Trochę ponad dwa tysiące złotych brutto – tyle chcieliby otrzymywać polscy absolwenci na początek. Nie należą oni do wybrednych. Mniej od nich w całej Unii chcieli by zarabiać jedynie Litwini i Łotysze (odpowiednio 1946 i 1948 zł. brutto).  

Pomimo tego, iż bezrobocie wśród abosolwentów w Polsce jest niewysokie (około 10,5 proc.) to z raportów Instytutu Spraw Publicznych, a także wyliczeń NSZZ "Solidarność" wynika, że 65-70 proc. Polaków do trzydziestego roku życia pracuje na umowach śmieciowych. Nie opłaca składek, nie ma płatnych urlopów i zwolnień, nie odkłada na emeryturę. 

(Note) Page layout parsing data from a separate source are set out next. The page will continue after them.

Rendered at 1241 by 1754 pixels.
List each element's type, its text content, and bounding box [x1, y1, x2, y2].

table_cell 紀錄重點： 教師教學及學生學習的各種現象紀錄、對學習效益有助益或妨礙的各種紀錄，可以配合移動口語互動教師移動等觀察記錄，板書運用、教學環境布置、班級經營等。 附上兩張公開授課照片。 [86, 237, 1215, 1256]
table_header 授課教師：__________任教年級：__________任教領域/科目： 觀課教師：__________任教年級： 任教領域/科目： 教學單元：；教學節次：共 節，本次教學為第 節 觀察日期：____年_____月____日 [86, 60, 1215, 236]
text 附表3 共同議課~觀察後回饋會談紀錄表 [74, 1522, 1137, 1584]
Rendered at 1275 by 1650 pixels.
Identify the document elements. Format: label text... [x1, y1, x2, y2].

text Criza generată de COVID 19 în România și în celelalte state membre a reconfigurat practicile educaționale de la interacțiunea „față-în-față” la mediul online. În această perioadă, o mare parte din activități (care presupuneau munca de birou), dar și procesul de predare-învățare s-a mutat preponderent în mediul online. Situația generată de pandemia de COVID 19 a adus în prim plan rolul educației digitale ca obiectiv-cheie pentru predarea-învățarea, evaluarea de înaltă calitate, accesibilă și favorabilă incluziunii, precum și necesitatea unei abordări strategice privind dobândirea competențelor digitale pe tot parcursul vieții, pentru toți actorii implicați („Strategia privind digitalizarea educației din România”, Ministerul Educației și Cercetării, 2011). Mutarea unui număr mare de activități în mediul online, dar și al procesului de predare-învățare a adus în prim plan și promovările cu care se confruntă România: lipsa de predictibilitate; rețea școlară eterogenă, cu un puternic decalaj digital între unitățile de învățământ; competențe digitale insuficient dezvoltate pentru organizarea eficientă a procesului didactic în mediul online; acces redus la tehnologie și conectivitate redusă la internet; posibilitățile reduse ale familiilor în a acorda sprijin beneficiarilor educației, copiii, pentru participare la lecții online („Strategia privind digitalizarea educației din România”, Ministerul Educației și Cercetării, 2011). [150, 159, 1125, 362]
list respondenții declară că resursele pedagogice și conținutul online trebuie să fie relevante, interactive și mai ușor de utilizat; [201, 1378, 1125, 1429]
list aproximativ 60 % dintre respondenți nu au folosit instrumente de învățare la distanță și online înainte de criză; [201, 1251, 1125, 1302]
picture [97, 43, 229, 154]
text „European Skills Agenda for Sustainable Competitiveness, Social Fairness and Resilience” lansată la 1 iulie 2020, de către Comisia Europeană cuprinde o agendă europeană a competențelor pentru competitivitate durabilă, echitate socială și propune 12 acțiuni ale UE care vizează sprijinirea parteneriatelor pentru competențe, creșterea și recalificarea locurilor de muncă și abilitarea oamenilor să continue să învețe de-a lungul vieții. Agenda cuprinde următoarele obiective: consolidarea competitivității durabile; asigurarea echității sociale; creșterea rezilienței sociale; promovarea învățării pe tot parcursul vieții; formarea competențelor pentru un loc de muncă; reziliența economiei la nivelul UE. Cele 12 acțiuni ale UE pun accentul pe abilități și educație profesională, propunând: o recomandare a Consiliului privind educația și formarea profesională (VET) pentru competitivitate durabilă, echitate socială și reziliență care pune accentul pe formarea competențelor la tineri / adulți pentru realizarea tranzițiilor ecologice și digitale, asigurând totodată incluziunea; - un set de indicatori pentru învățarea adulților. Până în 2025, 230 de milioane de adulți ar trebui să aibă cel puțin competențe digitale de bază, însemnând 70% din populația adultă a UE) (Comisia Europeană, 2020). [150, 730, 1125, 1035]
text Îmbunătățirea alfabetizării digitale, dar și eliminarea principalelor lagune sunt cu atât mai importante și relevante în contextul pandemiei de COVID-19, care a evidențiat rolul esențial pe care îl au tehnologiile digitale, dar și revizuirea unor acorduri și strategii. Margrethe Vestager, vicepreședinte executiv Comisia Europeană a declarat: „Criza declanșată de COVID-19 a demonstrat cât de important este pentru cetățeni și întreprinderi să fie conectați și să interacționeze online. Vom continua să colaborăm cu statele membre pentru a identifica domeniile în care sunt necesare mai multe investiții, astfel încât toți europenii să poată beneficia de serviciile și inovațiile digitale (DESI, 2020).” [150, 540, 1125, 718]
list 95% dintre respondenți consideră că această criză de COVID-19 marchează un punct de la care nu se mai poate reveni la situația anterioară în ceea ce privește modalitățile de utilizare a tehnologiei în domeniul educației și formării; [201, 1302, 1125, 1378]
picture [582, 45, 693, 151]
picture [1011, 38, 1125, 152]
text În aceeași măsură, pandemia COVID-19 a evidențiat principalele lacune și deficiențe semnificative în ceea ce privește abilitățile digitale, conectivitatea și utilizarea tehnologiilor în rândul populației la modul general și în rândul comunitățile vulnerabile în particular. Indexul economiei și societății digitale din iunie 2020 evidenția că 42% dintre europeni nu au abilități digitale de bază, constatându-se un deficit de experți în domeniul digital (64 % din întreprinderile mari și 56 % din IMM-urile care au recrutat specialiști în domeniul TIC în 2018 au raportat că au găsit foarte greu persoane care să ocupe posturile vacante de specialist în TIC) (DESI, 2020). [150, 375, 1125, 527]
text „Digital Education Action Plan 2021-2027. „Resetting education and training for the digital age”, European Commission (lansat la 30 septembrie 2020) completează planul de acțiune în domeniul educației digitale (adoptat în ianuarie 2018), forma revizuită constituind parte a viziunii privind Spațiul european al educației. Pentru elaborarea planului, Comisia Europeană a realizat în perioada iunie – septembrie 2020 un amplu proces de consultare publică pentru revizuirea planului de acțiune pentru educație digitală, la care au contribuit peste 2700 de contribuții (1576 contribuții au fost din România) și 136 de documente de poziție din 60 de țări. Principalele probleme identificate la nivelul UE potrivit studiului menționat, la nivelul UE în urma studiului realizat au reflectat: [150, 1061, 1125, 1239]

Wśród państw Europy Zachodniej najwyższe wymagania płacowe mają Brytyjczycy. Na starcie kariery zawodowej otrzymują oni 2,1 tys. funtów co odpowiada około 10 tys. złotych i o ponad 3,2 tys. złotych dla nich za mało. Podsumowując brytyjski absolwent chce znacznie wyższej podwyżki niż polski chciałby zarabiać. 
 
Hiszpanie nie są tak wymagający – wystarczy im tysiąc euro na początek (około 4,2 tys. złotych). Jednak sytuacja na hiszpańskim rynku pracy jest dramatyczna – połowa młodych ludzi nie ma żadnej pracy, a bezrobocie wśród absolwentów należy do najwyższych wśród państw europejskich.